From the data below, pull out every line that contains the word "cream".

### Provided data

>>

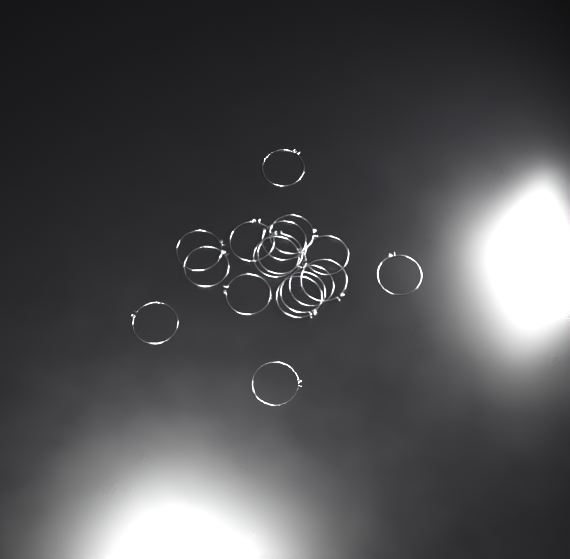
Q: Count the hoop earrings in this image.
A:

<<
>>

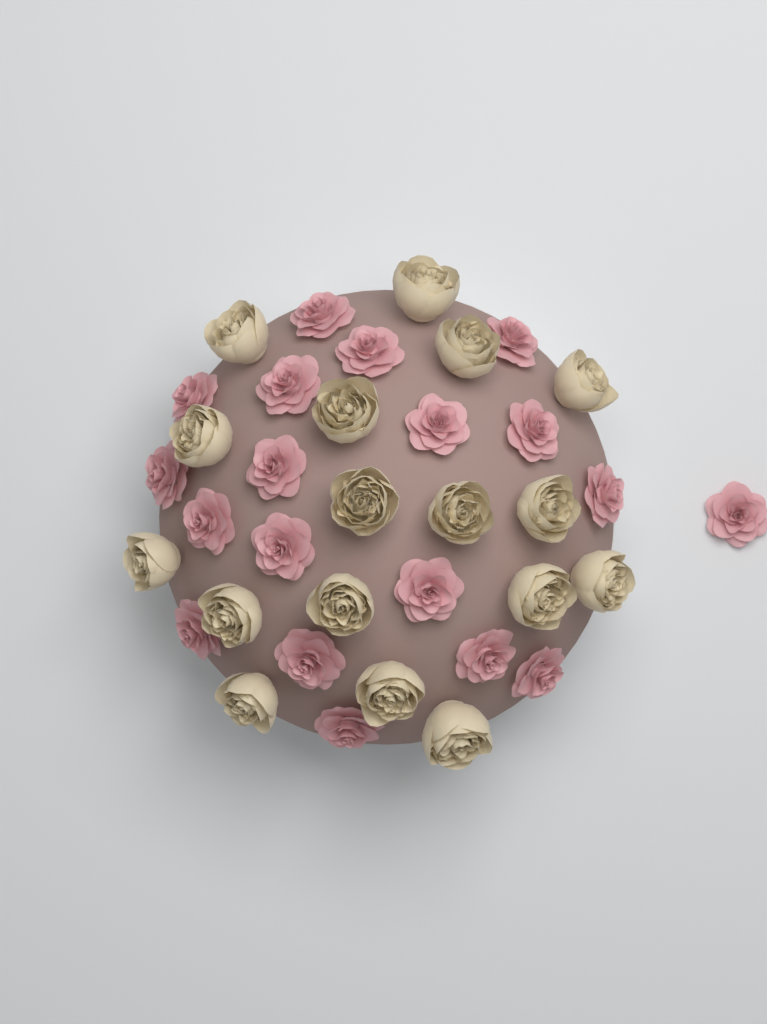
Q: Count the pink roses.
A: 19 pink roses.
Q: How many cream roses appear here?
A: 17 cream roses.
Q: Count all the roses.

<<

### Written reply
Q: How many cream roses appear here?
A: 17 cream roses.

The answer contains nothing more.